INDONESIA-U.S. COUNCIL ON RELIGION & PLURALISM
The Indonesia-U.S. Council on Religion and Pluralism is an independent, bi-national, non-governmental body to undertake joint programs to share and promote the values of pluralism, diversity, and tolerance.
Established in August 2016, the Council has been endorsed by President Jokowi and President Obama.
Indonesia-U.S. Council on Religion & Pluralism
The United States-Indonesia Society (USINDO) and committed non-government Indonesian and American leaders from the religious, academic, and non-government sectors of each country announce the creation of the Indonesia-U.S. Council on Religion and Pluralism in Yogyakarta, Indonesia, on August 11, 2016.

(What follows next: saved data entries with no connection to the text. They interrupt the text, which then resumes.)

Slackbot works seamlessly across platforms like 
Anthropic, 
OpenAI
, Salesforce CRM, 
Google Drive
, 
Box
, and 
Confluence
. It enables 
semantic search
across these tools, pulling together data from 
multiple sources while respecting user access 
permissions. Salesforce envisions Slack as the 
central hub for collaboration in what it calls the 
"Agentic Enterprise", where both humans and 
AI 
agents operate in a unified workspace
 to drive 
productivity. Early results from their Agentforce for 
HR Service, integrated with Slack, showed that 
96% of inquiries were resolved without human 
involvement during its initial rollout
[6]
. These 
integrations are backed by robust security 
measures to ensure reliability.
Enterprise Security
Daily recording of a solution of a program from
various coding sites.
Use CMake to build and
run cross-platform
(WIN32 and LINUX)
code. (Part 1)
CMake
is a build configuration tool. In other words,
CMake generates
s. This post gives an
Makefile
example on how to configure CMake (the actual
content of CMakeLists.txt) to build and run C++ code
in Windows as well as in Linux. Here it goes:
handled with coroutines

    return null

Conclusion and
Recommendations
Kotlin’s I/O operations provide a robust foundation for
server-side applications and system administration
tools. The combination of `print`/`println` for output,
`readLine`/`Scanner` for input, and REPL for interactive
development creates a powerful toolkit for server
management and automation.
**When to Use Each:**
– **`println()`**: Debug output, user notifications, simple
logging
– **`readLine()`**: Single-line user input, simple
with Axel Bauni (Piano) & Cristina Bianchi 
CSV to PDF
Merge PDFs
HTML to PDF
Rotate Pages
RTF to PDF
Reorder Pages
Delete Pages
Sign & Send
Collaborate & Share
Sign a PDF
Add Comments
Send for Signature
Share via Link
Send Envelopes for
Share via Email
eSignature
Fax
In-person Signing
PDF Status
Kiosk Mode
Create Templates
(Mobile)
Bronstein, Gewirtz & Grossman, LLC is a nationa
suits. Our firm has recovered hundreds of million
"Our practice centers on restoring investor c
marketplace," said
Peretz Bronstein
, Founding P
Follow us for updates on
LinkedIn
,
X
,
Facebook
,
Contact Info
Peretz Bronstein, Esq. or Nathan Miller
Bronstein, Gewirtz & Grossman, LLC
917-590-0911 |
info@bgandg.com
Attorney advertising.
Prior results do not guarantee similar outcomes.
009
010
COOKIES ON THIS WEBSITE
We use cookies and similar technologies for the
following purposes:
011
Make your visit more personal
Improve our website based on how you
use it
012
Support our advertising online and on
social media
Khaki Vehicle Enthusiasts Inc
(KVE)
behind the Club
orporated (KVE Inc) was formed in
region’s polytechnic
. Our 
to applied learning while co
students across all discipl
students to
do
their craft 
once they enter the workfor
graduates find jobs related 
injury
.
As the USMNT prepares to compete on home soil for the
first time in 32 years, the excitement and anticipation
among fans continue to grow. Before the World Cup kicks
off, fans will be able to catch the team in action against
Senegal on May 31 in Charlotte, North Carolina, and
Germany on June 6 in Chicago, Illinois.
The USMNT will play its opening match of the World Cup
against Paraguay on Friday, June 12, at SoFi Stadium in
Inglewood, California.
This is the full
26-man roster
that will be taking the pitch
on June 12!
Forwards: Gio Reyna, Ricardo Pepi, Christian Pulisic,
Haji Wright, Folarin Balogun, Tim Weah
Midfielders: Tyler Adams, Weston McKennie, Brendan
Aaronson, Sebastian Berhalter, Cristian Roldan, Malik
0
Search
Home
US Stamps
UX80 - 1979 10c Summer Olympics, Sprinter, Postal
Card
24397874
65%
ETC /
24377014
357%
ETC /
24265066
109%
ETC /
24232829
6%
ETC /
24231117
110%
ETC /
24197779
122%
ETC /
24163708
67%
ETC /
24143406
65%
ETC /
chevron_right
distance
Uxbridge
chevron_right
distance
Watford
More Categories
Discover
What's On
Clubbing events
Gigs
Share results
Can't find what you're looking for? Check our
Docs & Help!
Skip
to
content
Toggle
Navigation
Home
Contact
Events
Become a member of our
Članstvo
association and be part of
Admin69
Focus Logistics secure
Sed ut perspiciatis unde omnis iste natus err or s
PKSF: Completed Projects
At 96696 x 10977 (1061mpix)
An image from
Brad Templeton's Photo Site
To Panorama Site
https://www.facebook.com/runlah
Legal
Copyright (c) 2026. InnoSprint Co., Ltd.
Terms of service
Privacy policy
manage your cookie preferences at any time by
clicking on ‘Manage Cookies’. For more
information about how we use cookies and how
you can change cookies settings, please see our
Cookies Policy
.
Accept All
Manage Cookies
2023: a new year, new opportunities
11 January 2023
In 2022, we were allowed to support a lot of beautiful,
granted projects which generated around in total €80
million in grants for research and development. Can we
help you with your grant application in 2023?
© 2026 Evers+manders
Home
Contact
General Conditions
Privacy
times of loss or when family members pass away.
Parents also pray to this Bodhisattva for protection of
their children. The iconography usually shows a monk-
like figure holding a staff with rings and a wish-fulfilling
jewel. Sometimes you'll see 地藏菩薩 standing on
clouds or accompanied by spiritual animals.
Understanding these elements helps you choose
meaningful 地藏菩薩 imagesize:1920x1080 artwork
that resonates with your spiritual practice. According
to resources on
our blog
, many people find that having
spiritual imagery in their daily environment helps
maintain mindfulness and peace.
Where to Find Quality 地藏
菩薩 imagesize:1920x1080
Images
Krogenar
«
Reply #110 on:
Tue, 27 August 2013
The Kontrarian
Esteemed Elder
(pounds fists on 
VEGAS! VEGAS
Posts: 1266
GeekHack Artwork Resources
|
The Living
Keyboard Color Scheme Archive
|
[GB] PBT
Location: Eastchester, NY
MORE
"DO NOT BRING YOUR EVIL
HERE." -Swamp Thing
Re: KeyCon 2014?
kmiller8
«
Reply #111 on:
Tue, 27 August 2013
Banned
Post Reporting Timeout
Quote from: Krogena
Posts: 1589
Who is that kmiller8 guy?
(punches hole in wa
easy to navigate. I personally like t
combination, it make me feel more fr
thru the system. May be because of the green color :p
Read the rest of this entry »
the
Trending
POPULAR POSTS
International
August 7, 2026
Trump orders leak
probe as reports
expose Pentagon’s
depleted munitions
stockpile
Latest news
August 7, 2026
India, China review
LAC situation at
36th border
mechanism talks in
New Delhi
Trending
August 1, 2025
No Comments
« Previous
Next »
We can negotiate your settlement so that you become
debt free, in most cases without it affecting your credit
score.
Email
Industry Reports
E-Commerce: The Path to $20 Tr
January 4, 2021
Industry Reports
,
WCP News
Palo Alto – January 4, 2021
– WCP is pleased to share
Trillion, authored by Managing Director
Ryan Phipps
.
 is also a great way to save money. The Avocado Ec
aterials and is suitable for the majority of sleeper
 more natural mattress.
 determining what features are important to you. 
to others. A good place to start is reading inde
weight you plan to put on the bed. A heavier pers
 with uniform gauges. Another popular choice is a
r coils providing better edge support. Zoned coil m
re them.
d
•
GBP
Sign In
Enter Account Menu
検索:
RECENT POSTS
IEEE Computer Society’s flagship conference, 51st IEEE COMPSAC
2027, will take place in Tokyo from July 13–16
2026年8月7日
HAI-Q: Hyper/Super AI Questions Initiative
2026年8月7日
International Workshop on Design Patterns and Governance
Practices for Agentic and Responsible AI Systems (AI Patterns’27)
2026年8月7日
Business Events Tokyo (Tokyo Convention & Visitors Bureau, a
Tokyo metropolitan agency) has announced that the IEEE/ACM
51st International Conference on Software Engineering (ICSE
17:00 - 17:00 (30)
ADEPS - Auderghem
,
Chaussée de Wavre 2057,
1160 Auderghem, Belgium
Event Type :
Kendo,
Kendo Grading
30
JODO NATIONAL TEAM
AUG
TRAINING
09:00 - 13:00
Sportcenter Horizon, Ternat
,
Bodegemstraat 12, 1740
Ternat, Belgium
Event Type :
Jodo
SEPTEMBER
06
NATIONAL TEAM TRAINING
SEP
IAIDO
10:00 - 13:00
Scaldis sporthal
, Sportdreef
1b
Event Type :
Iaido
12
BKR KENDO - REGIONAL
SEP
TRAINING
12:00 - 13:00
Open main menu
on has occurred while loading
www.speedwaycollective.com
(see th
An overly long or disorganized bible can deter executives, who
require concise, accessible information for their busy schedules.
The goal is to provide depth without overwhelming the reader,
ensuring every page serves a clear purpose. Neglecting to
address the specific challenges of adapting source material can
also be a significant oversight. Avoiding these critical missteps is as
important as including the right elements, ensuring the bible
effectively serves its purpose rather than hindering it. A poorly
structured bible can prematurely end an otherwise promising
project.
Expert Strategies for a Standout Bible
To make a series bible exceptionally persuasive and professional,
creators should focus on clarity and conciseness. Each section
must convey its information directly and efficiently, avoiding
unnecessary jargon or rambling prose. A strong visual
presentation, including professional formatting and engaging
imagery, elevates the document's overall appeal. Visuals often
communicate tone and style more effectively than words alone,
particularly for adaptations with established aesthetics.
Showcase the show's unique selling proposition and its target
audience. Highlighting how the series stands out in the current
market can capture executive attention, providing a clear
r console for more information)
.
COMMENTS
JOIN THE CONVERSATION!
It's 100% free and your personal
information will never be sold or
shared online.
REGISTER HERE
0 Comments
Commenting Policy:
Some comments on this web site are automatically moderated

An independent, bi-national, non-governmental body, the Council is also welcomed by the two governments. Presidents Jokowi and Obama have “endorsed the Council on Religion and Pluralism, an innovative bilateral mechanism, designed to promote pluralism, tolerance, and moderation.”
Indonesia and the United States, with our strong and varied religious traditions, have each historically valued diversity, religious tolerance, and pluralism. Although each country still has issues to address, and the composition of religions in each country is quite different, the issues being faced are similar. In a world increasingly at risk owing to misunderstanding and intolerance of other religions, lack of appreciation of diversity, and religious extremism, it is important for the positive values of Indonesia and the United States to be shared and enhanced in both countries, as well as more broadly. Yet, our two countries have not done so in a concerted way.
The Council will therefore develop a shared understanding of how the United States and Indonesia are each religiously diverse and tolerant, identify the remaining challenges we each face in the sphere of religion and pluralism, and explore what the people of our two countries we might do together in these areas.
The founding meeting of the council held in Yogyakarta, Indonesia convened the Council’s members and identified priority areas of shared interest, experience, and concern. They are:
1.Increasing Religious Understanding, Mutual Respect, and Collaboration
2.Identifying and Fostering Positive Civic and Religious Education Models that Promote Analytical Thinking and Respect
3.Empowering Civil Society to Deter Violent Extremism
The Council will strengthen networks between and in both countries, and has begun to identify proposed concrete initiatives in the priority areas which may be undertaken by the Council. Activities selected for implementation will be compelling, relevant, not done effectively previously, draw on the unique composition of the Council, and use an evidence-based process. These would, subject to further refinement and availability of resources, start to address the Council’s selected goals.